Dataset records below:

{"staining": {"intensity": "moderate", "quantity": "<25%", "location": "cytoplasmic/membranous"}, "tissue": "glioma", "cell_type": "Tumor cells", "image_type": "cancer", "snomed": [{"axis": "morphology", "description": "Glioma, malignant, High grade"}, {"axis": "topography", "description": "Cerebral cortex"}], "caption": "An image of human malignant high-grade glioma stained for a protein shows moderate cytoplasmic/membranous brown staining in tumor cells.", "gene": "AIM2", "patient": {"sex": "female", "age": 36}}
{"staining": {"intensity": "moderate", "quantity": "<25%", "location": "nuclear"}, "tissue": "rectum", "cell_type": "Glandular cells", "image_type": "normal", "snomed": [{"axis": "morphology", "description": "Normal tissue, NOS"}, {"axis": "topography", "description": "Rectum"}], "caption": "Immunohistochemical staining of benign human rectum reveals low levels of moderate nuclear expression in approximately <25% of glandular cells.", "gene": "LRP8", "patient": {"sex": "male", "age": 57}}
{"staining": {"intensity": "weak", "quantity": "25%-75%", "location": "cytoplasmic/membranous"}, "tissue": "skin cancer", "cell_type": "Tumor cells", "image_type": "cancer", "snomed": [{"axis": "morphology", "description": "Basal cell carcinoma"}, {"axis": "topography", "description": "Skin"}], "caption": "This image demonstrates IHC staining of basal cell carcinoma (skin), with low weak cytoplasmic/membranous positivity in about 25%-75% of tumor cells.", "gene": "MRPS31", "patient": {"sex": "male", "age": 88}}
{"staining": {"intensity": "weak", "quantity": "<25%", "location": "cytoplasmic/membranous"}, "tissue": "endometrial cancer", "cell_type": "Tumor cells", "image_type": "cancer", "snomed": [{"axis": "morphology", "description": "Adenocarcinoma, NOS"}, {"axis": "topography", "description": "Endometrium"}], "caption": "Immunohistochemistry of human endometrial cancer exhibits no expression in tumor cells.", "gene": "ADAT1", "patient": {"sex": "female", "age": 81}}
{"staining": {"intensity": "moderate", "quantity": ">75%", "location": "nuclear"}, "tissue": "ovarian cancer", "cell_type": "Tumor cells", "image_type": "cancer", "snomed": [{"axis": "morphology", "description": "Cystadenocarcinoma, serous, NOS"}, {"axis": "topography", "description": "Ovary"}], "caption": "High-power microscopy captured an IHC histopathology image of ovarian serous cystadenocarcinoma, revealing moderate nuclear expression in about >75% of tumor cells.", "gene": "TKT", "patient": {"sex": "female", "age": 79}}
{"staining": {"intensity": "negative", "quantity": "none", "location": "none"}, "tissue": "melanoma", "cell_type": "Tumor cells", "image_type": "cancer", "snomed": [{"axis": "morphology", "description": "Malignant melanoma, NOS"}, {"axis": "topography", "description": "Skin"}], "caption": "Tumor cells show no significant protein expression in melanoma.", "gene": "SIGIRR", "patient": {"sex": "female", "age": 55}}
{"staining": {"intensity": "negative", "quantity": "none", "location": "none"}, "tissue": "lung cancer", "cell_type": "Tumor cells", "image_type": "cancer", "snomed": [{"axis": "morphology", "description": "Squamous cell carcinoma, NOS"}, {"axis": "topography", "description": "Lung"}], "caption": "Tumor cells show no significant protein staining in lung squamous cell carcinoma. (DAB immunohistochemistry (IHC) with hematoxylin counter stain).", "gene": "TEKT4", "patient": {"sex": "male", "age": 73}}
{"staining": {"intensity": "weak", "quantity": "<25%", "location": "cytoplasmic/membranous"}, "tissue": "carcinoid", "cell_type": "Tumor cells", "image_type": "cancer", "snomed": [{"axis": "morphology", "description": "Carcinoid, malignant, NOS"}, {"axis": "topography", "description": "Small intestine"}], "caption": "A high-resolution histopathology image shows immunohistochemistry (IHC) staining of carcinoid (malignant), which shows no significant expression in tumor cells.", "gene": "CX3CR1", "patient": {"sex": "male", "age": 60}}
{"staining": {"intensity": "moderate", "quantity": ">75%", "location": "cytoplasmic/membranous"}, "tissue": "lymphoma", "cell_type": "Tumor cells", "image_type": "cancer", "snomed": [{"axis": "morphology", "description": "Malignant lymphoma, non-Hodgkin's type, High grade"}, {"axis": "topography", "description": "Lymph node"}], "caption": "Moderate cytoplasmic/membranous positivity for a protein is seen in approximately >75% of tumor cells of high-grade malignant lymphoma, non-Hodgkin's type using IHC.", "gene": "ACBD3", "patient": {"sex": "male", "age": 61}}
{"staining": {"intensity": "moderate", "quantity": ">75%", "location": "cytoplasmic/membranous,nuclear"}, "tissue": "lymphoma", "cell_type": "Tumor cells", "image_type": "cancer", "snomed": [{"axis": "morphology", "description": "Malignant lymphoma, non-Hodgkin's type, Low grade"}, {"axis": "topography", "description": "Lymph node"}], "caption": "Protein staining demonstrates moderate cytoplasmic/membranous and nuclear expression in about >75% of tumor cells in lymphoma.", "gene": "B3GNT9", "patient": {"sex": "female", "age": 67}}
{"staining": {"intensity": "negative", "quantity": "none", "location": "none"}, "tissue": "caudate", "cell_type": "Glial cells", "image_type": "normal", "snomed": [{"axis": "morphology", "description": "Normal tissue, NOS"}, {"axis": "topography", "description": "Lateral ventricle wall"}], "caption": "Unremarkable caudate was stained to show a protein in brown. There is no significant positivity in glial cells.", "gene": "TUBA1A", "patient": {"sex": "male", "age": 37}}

End of Dataset records.

## To do
Would you output every record above exactly as it stands?

## The answer
{"staining": {"intensity": "moderate", "quantity": "<25%", "location": "cytoplasmic/membranous"}, "tissue": "glioma", "cell_type": "Tumor cells", "image_type": "cancer", "snomed": [{"axis": "morphology", "description": "Glioma, malignant, High grade"}, {"axis": "topography", "description": "Cerebral cortex"}], "caption": "An image of human malignant high-grade glioma stained for a protein shows moderate cytoplasmic/membranous brown staining in tumor cells.", "gene": "AIM2", "patient": {"sex": "female", "age": 36}}
{"staining": {"intensity": "moderate", "quantity": "<25%", "location": "nuclear"}, "tissue": "rectum", "cell_type": "Glandular cells", "image_type": "normal", "snomed": [{"axis": "morphology", "description": "Normal tissue, NOS"}, {"axis": "topography", "description": "Rectum"}], "caption": "Immunohistochemical staining of benign human rectum reveals low levels of moderate nuclear expression in approximately <25% of glandular cells.", "gene": "LRP8", "patient": {"sex": "male", "age": 57}}
{"staining": {"intensity": "weak", "quantity": "25%-75%", "location": "cytoplasmic/membranous"}, "tissue": "skin cancer", "cell_type": "Tumor cells", "image_type": "cancer", "snomed": [{"axis": "morphology", "description": "Basal cell carcinoma"}, {"axis": "topography", "description": "Skin"}], "caption": "This image demonstrates IHC staining of basal cell carcinoma (skin), with low weak cytoplasmic/membranous positivity in about 25%-75% of tumor cells.", "gene": "MRPS31", "patient": {"sex": "male", "age": 88}}
{"staining": {"intensity": "weak", "quantity": "<25%", "location": "cytoplasmic/membranous"}, "tissue": "endometrial cancer", "cell_type": "Tumor cells", "image_type": "cancer", "snomed": [{"axis": "morphology", "description": "Adenocarcinoma, NOS"}, {"axis": "topography", "description": "Endometrium"}], "caption": "Immunohistochemistry of human endometrial cancer exhibits no expression in tumor cells.", "gene": "ADAT1", "patient": {"sex": "female", "age": 81}}
{"staining": {"intensity": "moderate", "quantity": ">75%", "location": "nuclear"}, "tissue": "ovarian cancer", "cell_type": "Tumor cells", "image_type": "cancer", "snomed": [{"axis": "morphology", "description": "Cystadenocarcinoma, serous, NOS"}, {"axis": "topography", "description": "Ovary"}], "caption": "High-power microscopy captured an IHC histopathology image of ovarian serous cystadenocarcinoma, revealing moderate nuclear expression in about >75% of tumor cells.", "gene": "TKT", "patient": {"sex": "female", "age": 79}}
{"staining": {"intensity": "negative", "quantity": "none", "location": "none"}, "tissue": "melanoma", "cell_type": "Tumor cells", "image_type": "cancer", "snomed": [{"axis": "morphology", "description": "Malignant melanoma, NOS"}, {"axis": "topography", "description": "Skin"}], "caption": "Tumor cells show no significant protein expression in melanoma.", "gene": "SIGIRR", "patient": {"sex": "female", "age": 55}}
{"staining": {"intensity": "negative", "quantity": "none", "location": "none"}, "tissue": "lung cancer", "cell_type": "Tumor cells", "image_type": "cancer", "snomed": [{"axis": "morphology", "description": "Squamous cell carcinoma, NOS"}, {"axis": "topography", "description": "Lung"}], "caption": "Tumor cells show no significant protein staining in lung squamous cell carcinoma. (DAB immunohistochemistry (IHC) with hematoxylin counter stain).", "gene": "TEKT4", "patient": {"sex": "male", "age": 73}}
{"staining": {"intensity": "weak", "quantity": "<25%", "location": "cytoplasmic/membranous"}, "tissue": "carcinoid", "cell_type": "Tumor cells", "image_type": "cancer", "snomed": [{"axis": "morphology", "description": "Carcinoid, malignant, NOS"}, {"axis": "topography", "description": "Small intestine"}], "caption": "A high-resolution histopathology image shows immunohistochemistry (IHC) staining of carcinoid (malignant), which shows no significant expression in tumor cells.", "gene": "CX3CR1", "patient": {"sex": "male", "age": 60}}
{"staining": {"intensity": "moderate", "quantity": ">75%", "location": "cytoplasmic/membranous"}, "tissue": "lymphoma", "cell_type": "Tumor cells", "image_type": "cancer", "snomed": [{"axis": "morphology", "description": "Malignant lymphoma, non-Hodgkin's type, High grade"}, {"axis": "topography", "description": "Lymph node"}], "caption": "Moderate cytoplasmic/membranous positivity for a protein is seen in approximately >75% of tumor cells of high-grade malignant lymphoma, non-Hodgkin's type using IHC.", "gene": "ACBD3", "patient": {"sex": "male", "age": 61}}
{"staining": {"intensity": "moderate", "quantity": ">75%", "location": "cytoplasmic/membranous,nuclear"}, "tissue": "lymphoma", "cell_type": "Tumor cells", "image_type": "cancer", "snomed": [{"axis": "morphology", "description": "Malignant lymphoma, non-Hodgkin's type, Low grade"}, {"axis": "topography", "description": "Lymph node"}], "caption": "Protein staining demonstrates moderate cytoplasmic/membranous and nuclear expression in about >75% of tumor cells in lymphoma.", "gene": "B3GNT9", "patient": {"sex": "female", "age": 67}}
{"staining": {"intensity": "negative", "quantity": "none", "location": "none"}, "tissue": "caudate", "cell_type": "Glial cells", "image_type": "normal", "snomed": [{"axis": "morphology", "description": "Normal tissue, NOS"}, {"axis": "topography", "description": "Lateral ventricle wall"}], "caption": "Unremarkable caudate was stained to show a protein in brown. There is no significant positivity in glial cells.", "gene": "TUBA1A", "patient": {"sex": "male", "age": 37}}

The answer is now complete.